**WHAT THE TASK REQUIRES**
Please retype all of the entries that follow, leaving the images out.

**EXERCISE INPUTS**
****************************************

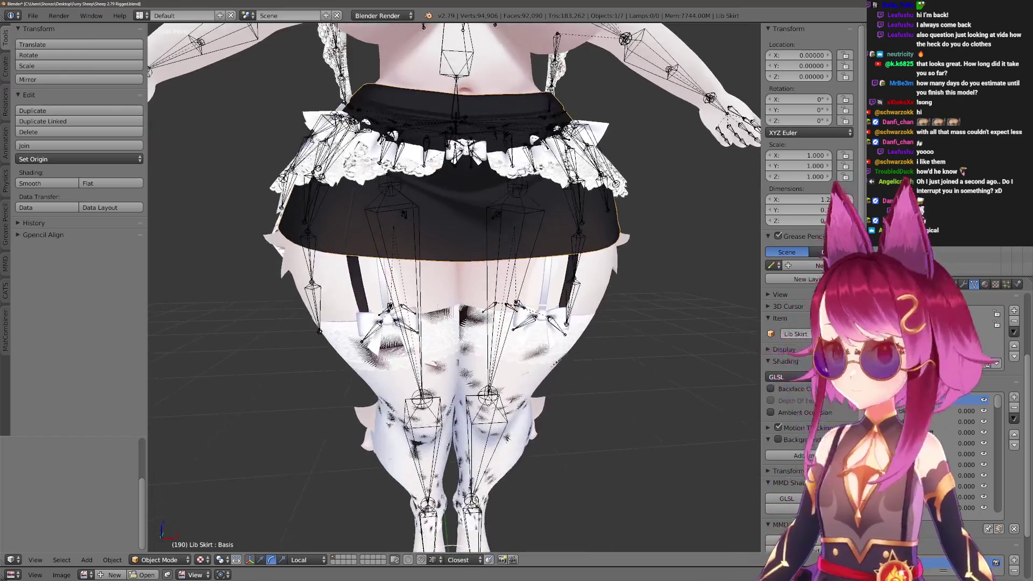
{"action": "right_click", "coordinate": [445, 338]}
{"action": "scroll", "coordinate": [472, 279], "scroll_direction": "down", "scroll_amount": 3}
{"action": "key", "text": "g"}
{"action": "key", "text": "Escape"}
{"action": "key", "text": "KP_1"}
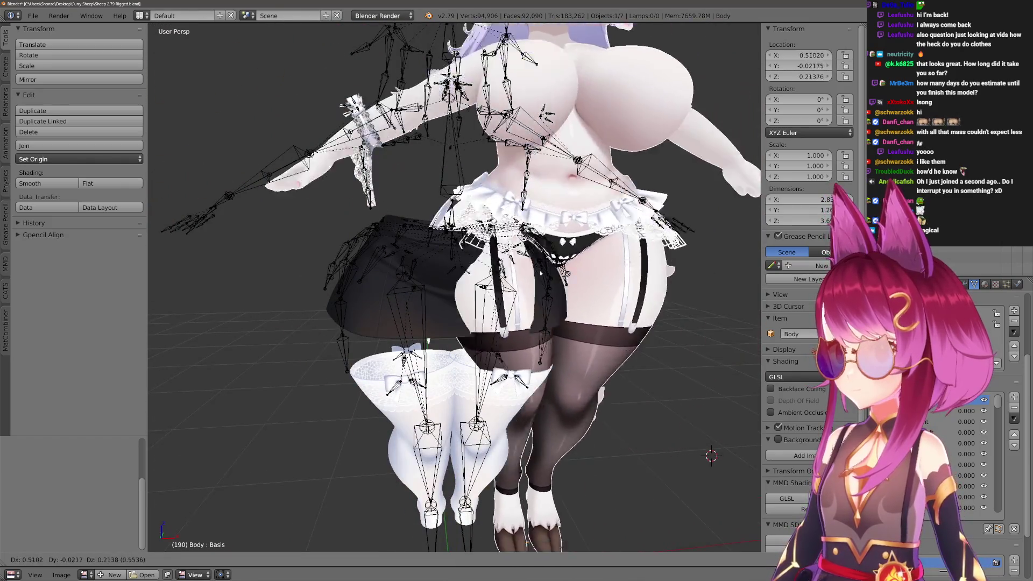
{"action": "key", "text": "Tab"}
{"action": "scroll", "coordinate": [529, 227], "scroll_direction": "up", "scroll_amount": 4}
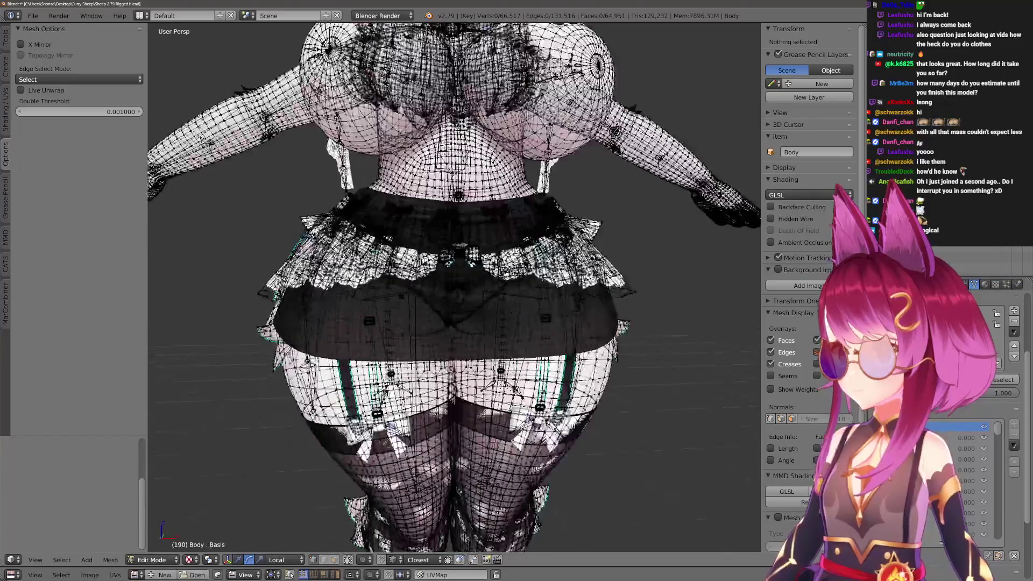
Return to Object Mode and reopen the Body mesh in Edit Mode with nothing selected.
{"action": "scroll", "coordinate": [529, 227], "scroll_direction": "down", "scroll_amount": 2}
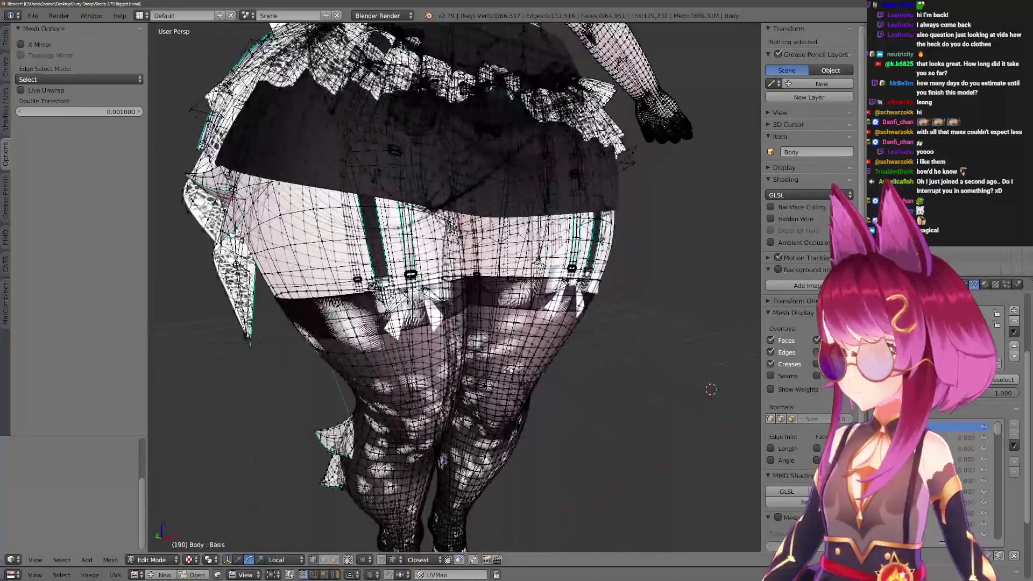
{"action": "key", "text": "Tab"}
{"action": "key", "text": "a"}
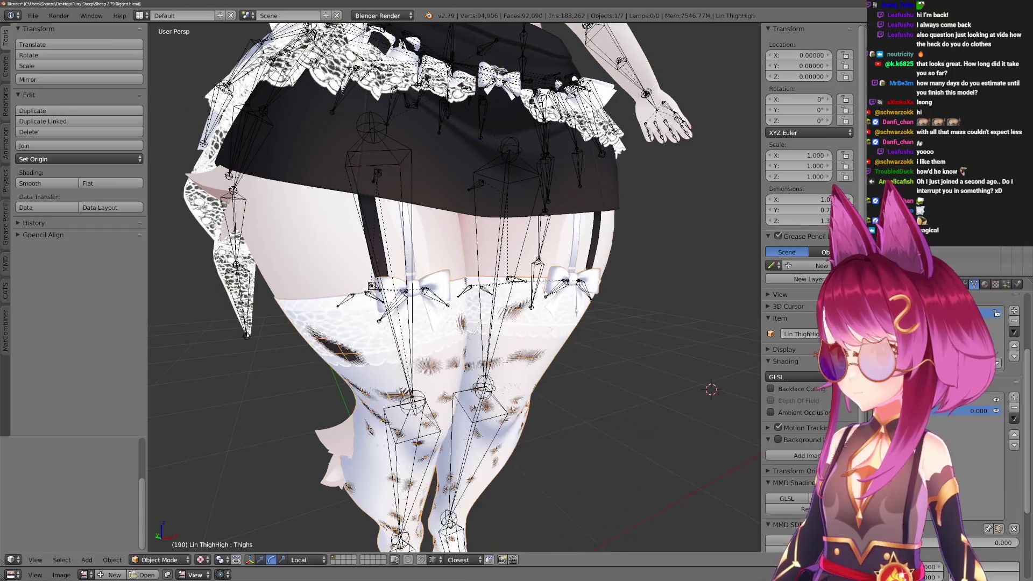
{"action": "scroll", "coordinate": [520, 327], "scroll_direction": "down", "scroll_amount": 3}
{"action": "right_click", "coordinate": [520, 326]}
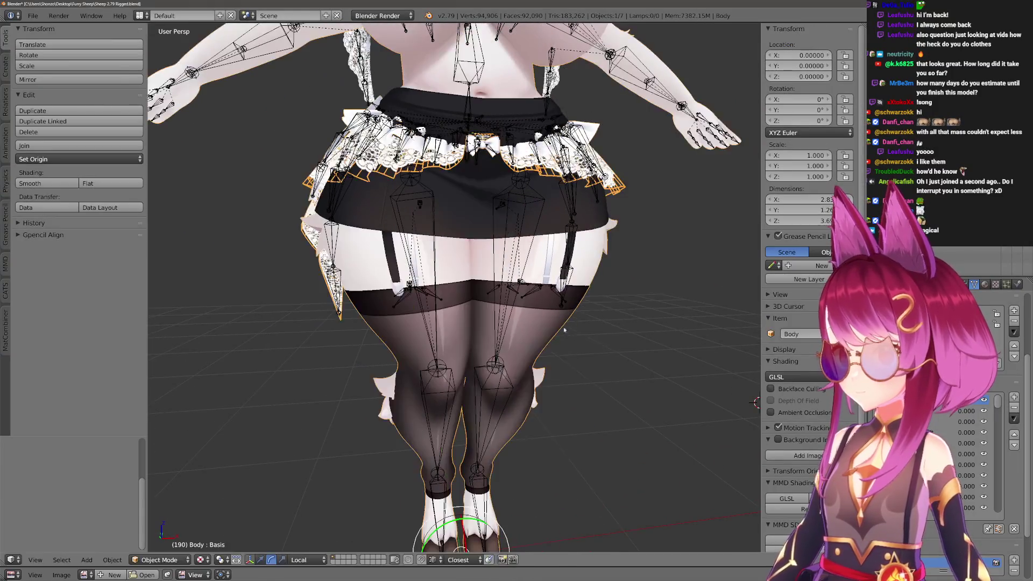
{"action": "key", "text": "Tab"}
{"action": "scroll", "coordinate": [578, 345], "scroll_direction": "up", "scroll_amount": 3}
{"action": "key", "text": "a"}
{"action": "key", "text": "a"}
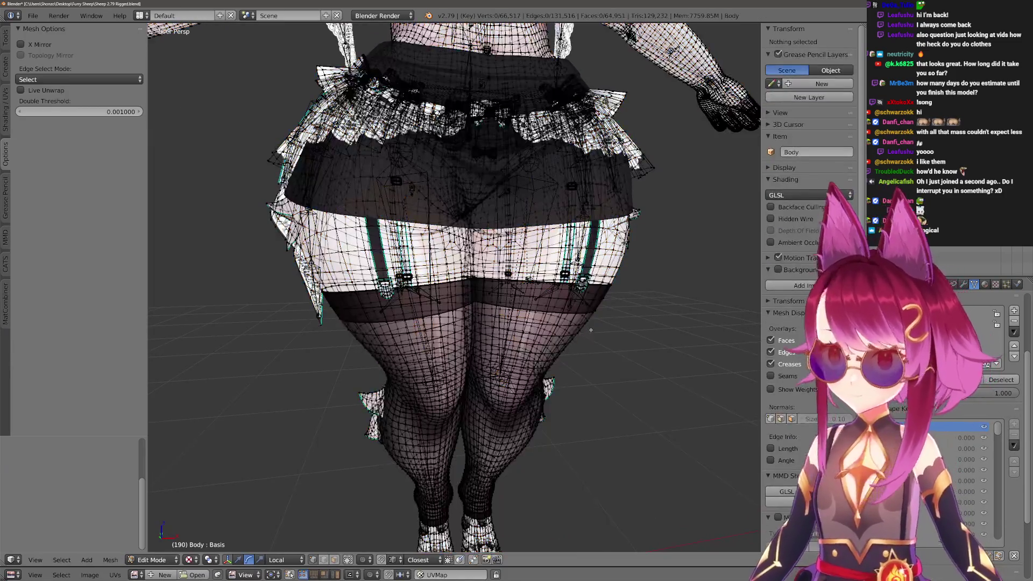
L-select both stocking legs, separate them into Body.001, and select the new object.
{"action": "key", "text": "l"}
{"action": "scroll", "coordinate": [258, 366], "scroll_direction": "up", "scroll_amount": 3}
{"action": "key", "text": "l"}
{"action": "scroll", "coordinate": [749, 397], "scroll_direction": "down", "scroll_amount": 3}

****************************************

**EXERCISE SOLUTION**
{"action": "right_click", "coordinate": [445, 338]}
{"action": "scroll", "coordinate": [472, 279], "scroll_direction": "down", "scroll_amount": 3}
{"action": "key", "text": "g"}
{"action": "key", "text": "Escape"}
{"action": "key", "text": "KP_1"}
{"action": "key", "text": "Tab"}
{"action": "scroll", "coordinate": [529, 227], "scroll_direction": "up", "scroll_amount": 4}
Return to Object Mode and reopen the Body mesh in Edit Mode with nothing selected.
{"action": "scroll", "coordinate": [529, 227], "scroll_direction": "down", "scroll_amount": 2}
{"action": "key", "text": "Tab"}
{"action": "key", "text": "a"}
{"action": "scroll", "coordinate": [520, 327], "scroll_direction": "down", "scroll_amount": 3}
{"action": "right_click", "coordinate": [520, 326]}
{"action": "key", "text": "Tab"}
{"action": "scroll", "coordinate": [578, 345], "scroll_direction": "up", "scroll_amount": 3}
{"action": "key", "text": "a"}
{"action": "key", "text": "a"}
L-select both stocking legs, separate them into Body.001, and select the new object.
{"action": "key", "text": "l"}
{"action": "scroll", "coordinate": [258, 366], "scroll_direction": "up", "scroll_amount": 3}
{"action": "key", "text": "l"}
{"action": "scroll", "coordinate": [749, 397], "scroll_direction": "down", "scroll_amount": 3}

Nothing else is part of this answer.